T-65 X-Wing Fighter facebook



As a Star Wars “fanatic,” as my family and friends call me, I can never get enough of all things Star Wars. The collection is vast; pens, coffee mugs, puzzles, t-shirts, games; the whole movie collection on Blu-ray (finally!). Could you keep it down, the Clone Wars is on. Let’s not forget the Lightsaber collection and the Darth Vader costume in my closet. Of course, I have a second life in the ‘Old Republic’ as a Jedi Counselor. That's just scratching the surface. I was one of those kids who ditched school and spent the day at the theater watching ‘A New Hope’ over and over until I had to go home and act like I was at school all day. Some would say I’m out of control, but I’m not alone.

Years later, I realized what it was about this movie, (A New Hope) that transfixed me. It was a simple story; a farm boy rescues a princess and saves the galaxy. Not a big deal for a kid who grew up in the Star Trek era; (All hail Gene Roddenberry). The story was just a canvas, and on that canvas George Lucas painted images that we had never seen before. Images that grabbed you and took you somewhere you had only dreamed of until then. It was a place that could only have been, “In a galaxy far, far away.”

I went on to become an Architectural Designer, and later into Visual Communications as the Web grew. Through my work, I learned how to draw precise schematics, graphic art, and how to create 3D illustrations. It wasn’t long before I was putting those talents to good use making 3D models of my favorite starships.

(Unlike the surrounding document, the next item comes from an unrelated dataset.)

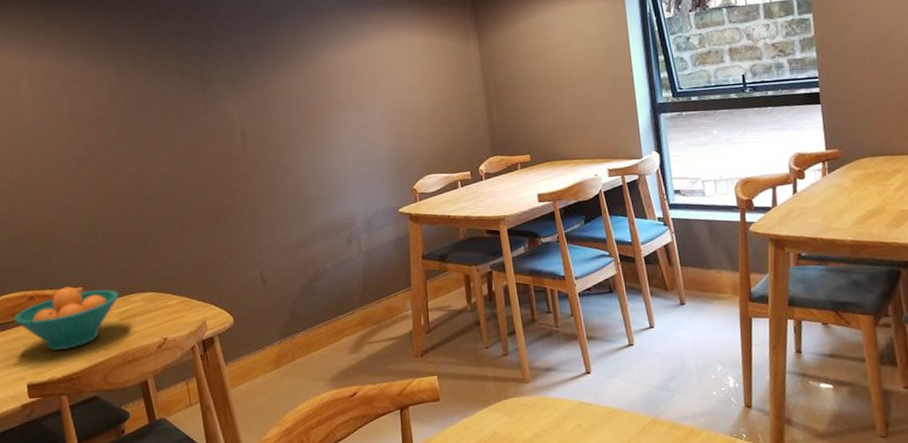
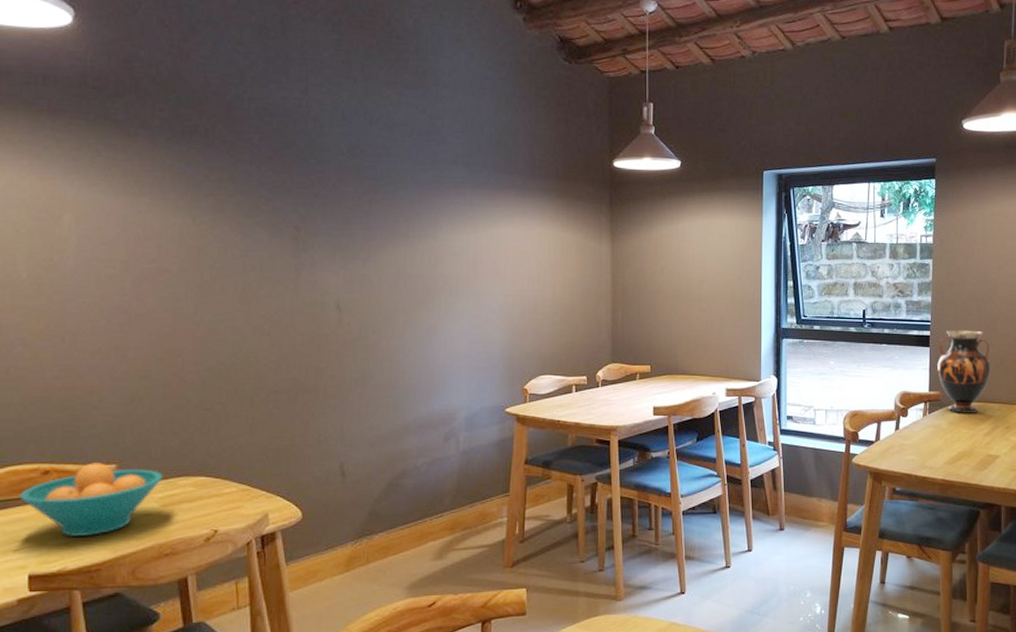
vase: none [831,81,895,170] -> present [937,330,992,413]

From the moment I saw “…S-foils in attack position (I could have sworn he said ‘X’),” I was in love with the X-Wing Fighter.

Star Wars - Lucasfilm Ltd.

My father was in the U.S. Air Force, so I grew up near air bases and dreamed of being a fighter pilot. Here was the ‘baddest’ fighter I had ever seen and it wasn’t long before I was drawing sketches of it. In 1994, I created my first 3D X-Wing model. That model was soon lost due to a hard drive crash. After I recovered, I started another a few years later. I was using AutoCAD for work and decided to try my hand using it to do solid modeling.

My second attempt at solid modeling the X-Wing is in my Old 3D Gallery.
The fuselage was modeled in Rhino and imported into AutoCAD.

Old 3D Gallery

I had done some polygon modeling in 3D Studio (not MAX), and later, surface modeling with 3ds MAX; next to solid modeling, these where cumbersome processes. I soon ran into solid modeling’s limitations and had to abandon the project. I felt I needed to solid model in AutoCAD to achieve the level of detail I was looking for. I did look into other programs like 3ds MAX and Rhino, but with so many years of AutoCAD use under my belt, I wanted to stay in that environment.

My other limit was the amount of reference material available. There are thousands of images on the web of X-Wings; plastic models and studio recreations, 3D models and illustrations. Many are very good, but lack the level of detail I needed. The beauty of the original studio models was that level of detail and it wasn’t until recently that you could find photos of the original models, in high enough resolution to be useful, on the web.

The gold mine for these types of images is the site Modeler’s and Magic Miniatures. After finding these photos I was inspired to pick up this project once again.